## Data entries
★ ★ ★ ★ ★

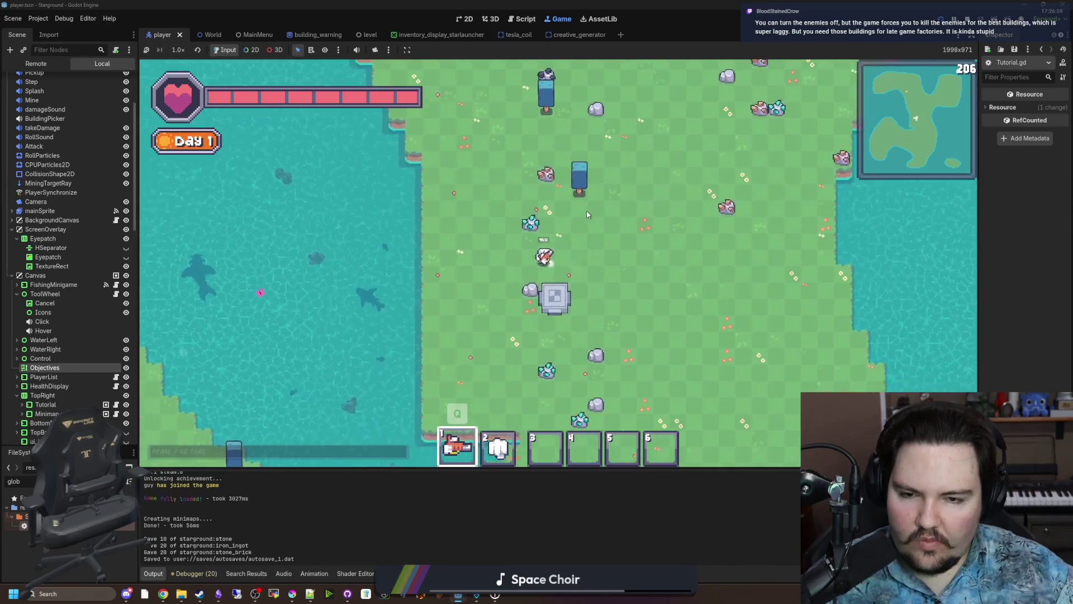
{"action": "key", "text": "w"}
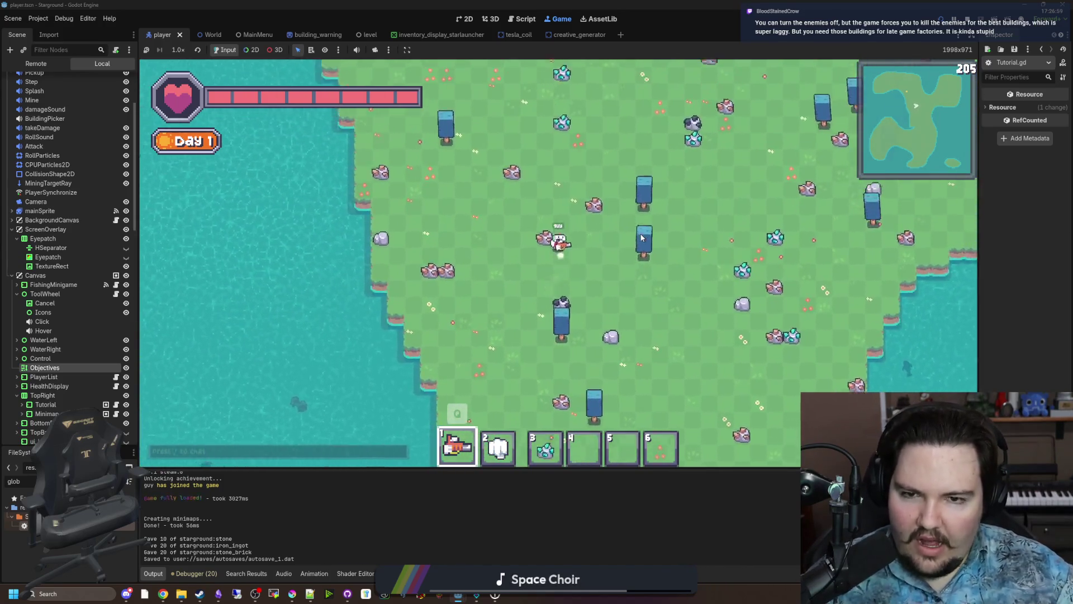
{"action": "key", "text": "d"}
{"action": "key", "text": "w"}
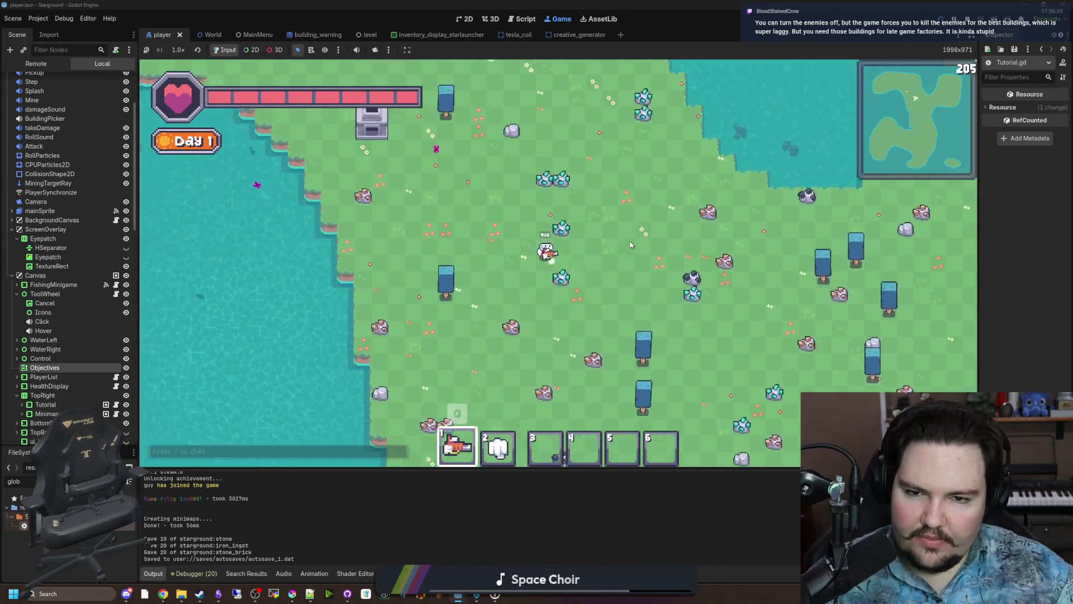
{"action": "key", "text": "a"}
{"action": "key", "text": "w"}
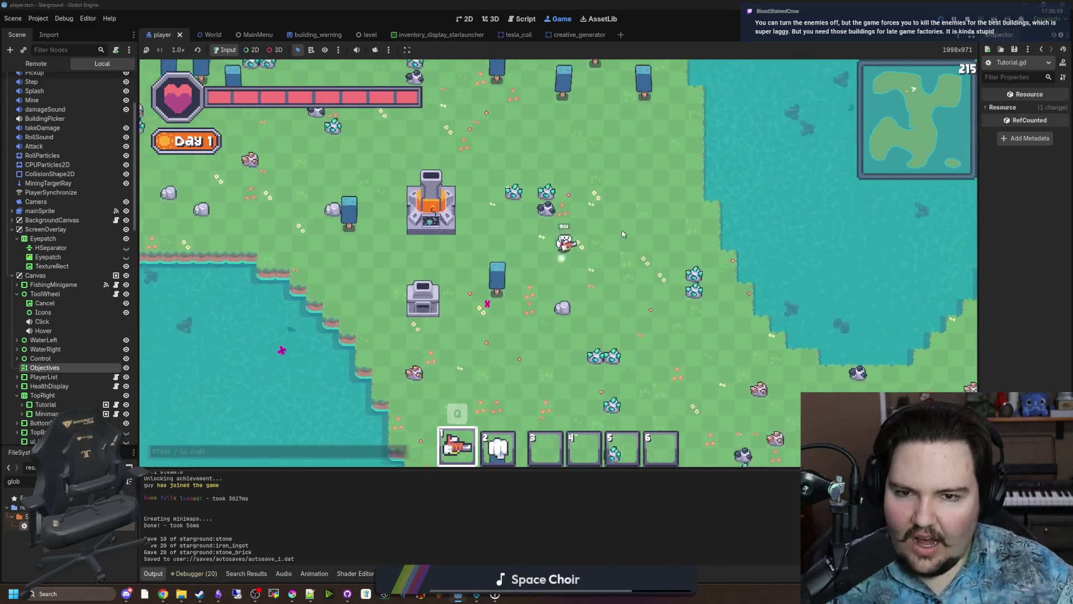
{"action": "key", "text": "a"}
{"action": "key", "text": "w"}
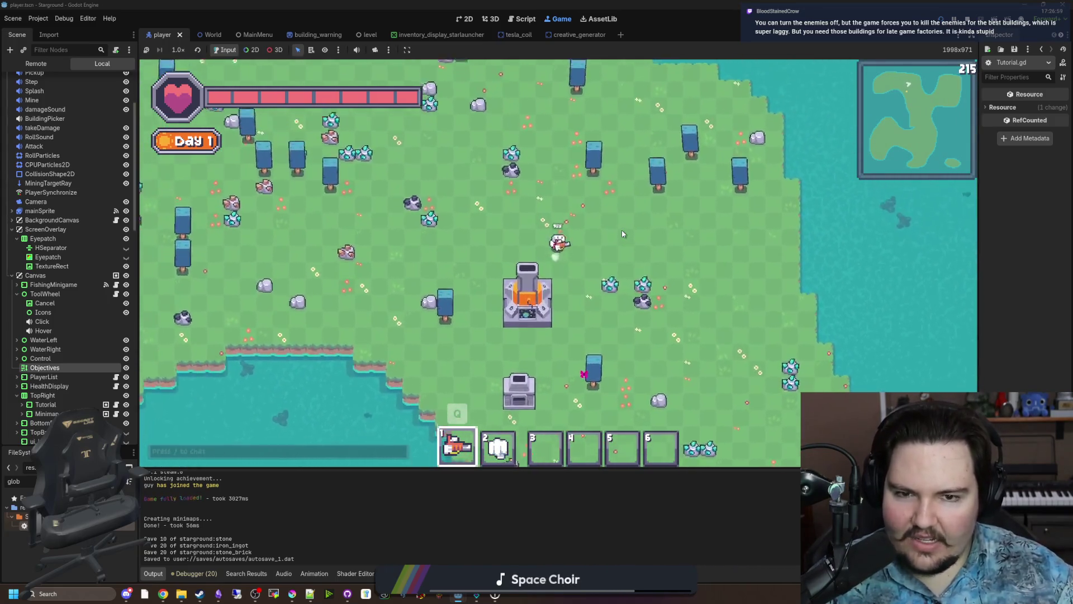
{"action": "key", "text": "d"}
{"action": "key", "text": "w"}
{"action": "key", "text": "a"}
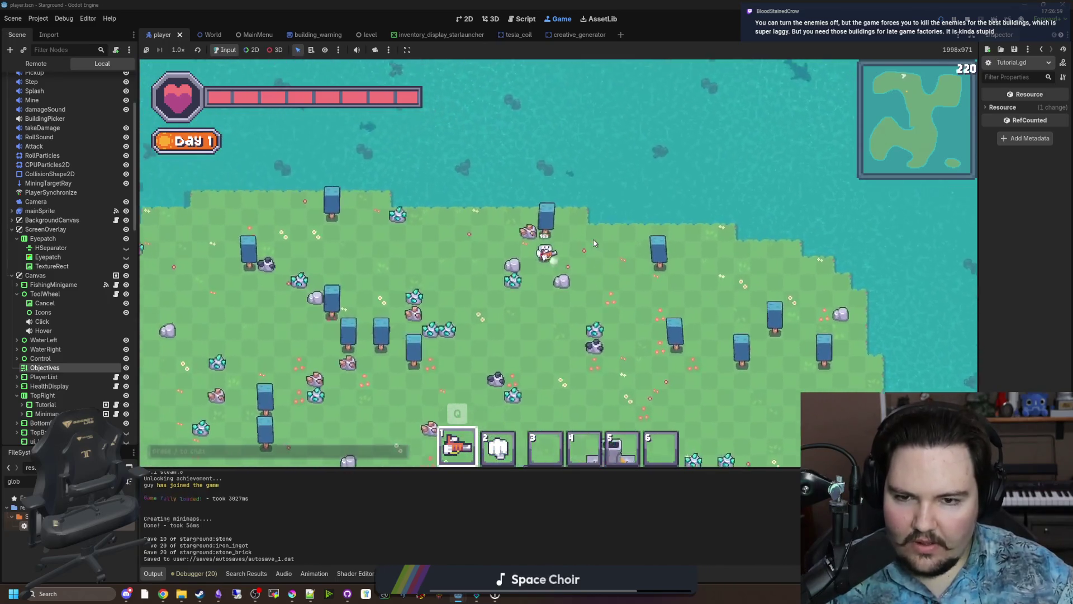
{"action": "key", "text": "a"}
{"action": "key", "text": "s"}
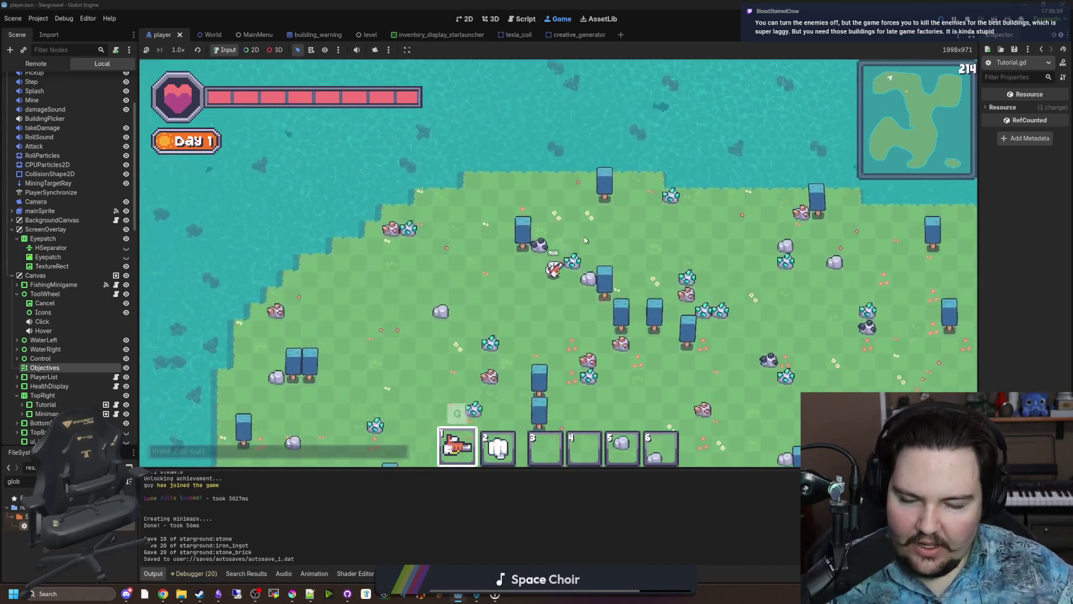
{"action": "key", "text": "d"}
{"action": "key", "text": "s"}
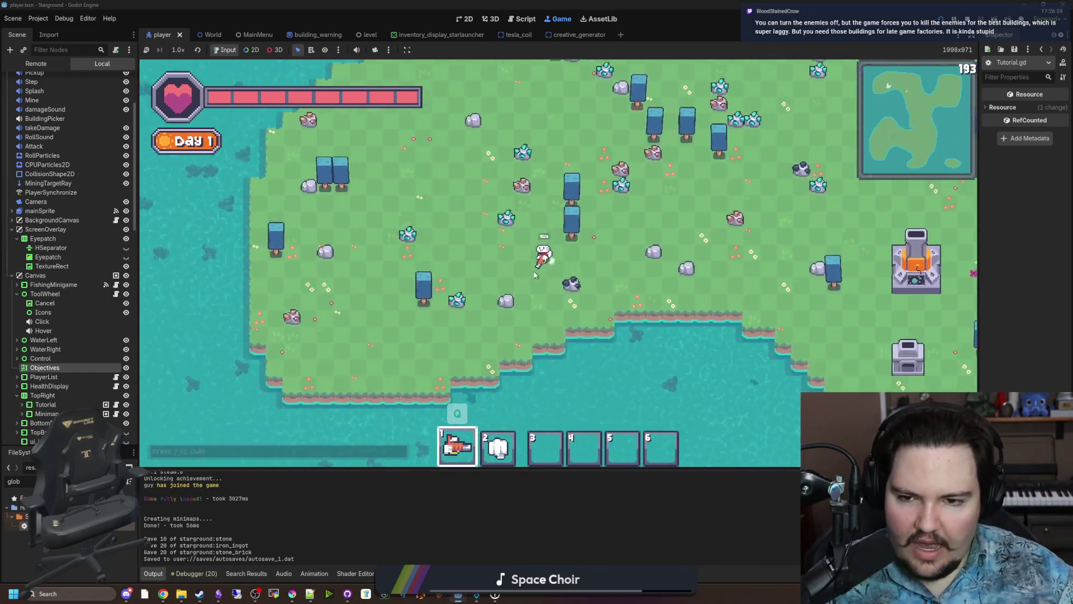
{"action": "key", "text": "a"}
{"action": "key", "text": "a"}
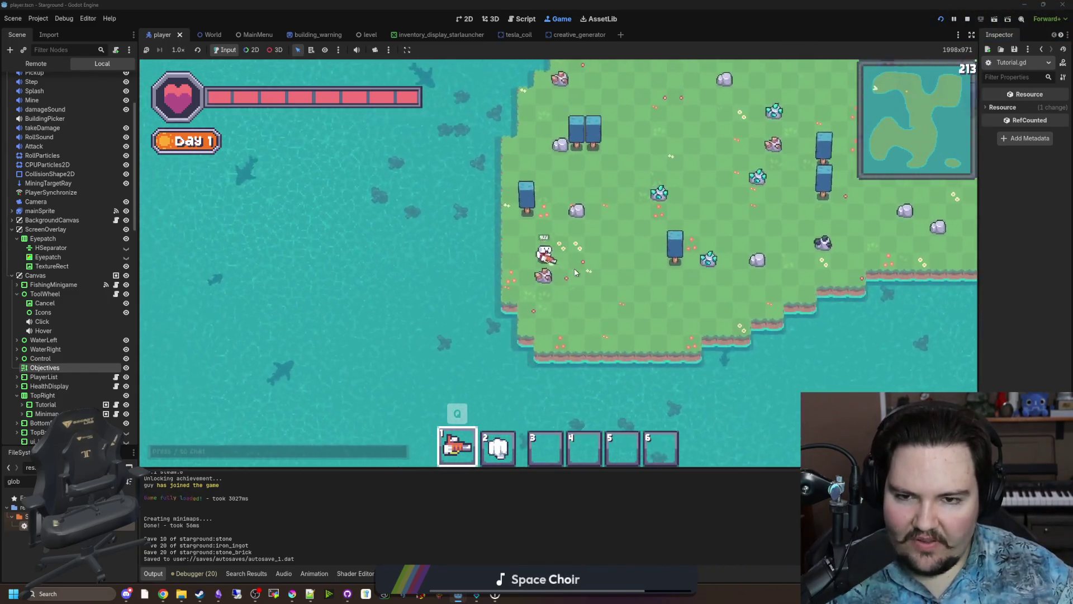
{"action": "key", "text": "w"}
{"action": "key", "text": "w"}
{"action": "key", "text": "d"}
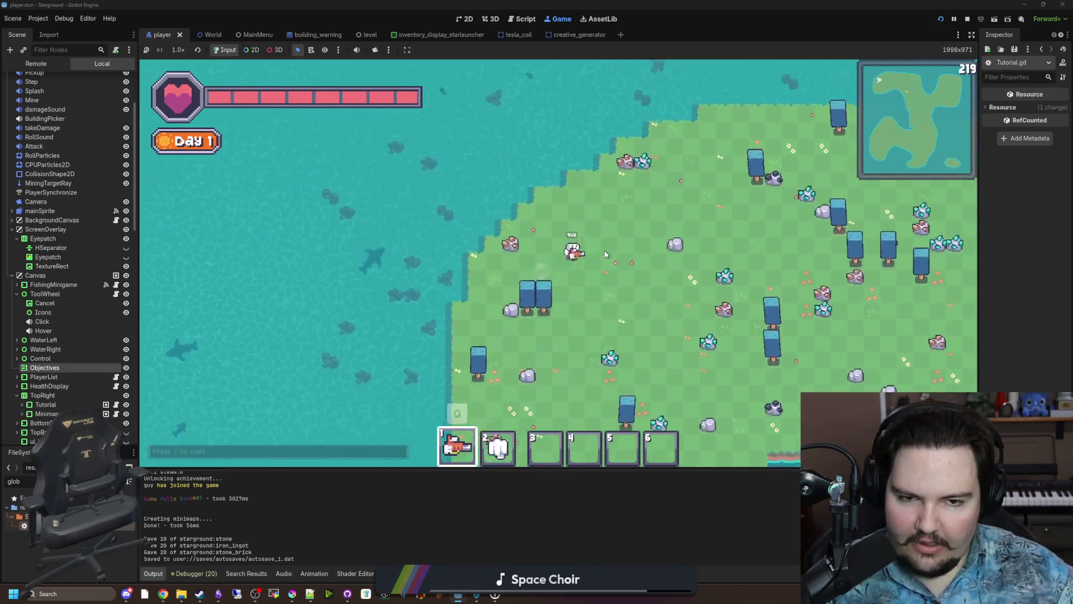
{"action": "key", "text": "w"}
{"action": "key", "text": "d"}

★ ★ ★ ★ ★

## EXERCISE DETAILS
All the lines above are to be reproduced exactly, except the pictures.

## ANSWER BOX
{"action": "key", "text": "w"}
{"action": "key", "text": "d"}
{"action": "key", "text": "w"}
{"action": "key", "text": "a"}
{"action": "key", "text": "w"}
{"action": "key", "text": "a"}
{"action": "key", "text": "w"}
{"action": "key", "text": "d"}
{"action": "key", "text": "w"}
{"action": "key", "text": "a"}
{"action": "key", "text": "a"}
{"action": "key", "text": "s"}
{"action": "key", "text": "d"}
{"action": "key", "text": "s"}
{"action": "key", "text": "a"}
{"action": "key", "text": "a"}
{"action": "key", "text": "w"}
{"action": "key", "text": "w"}
{"action": "key", "text": "d"}
{"action": "key", "text": "w"}
{"action": "key", "text": "d"}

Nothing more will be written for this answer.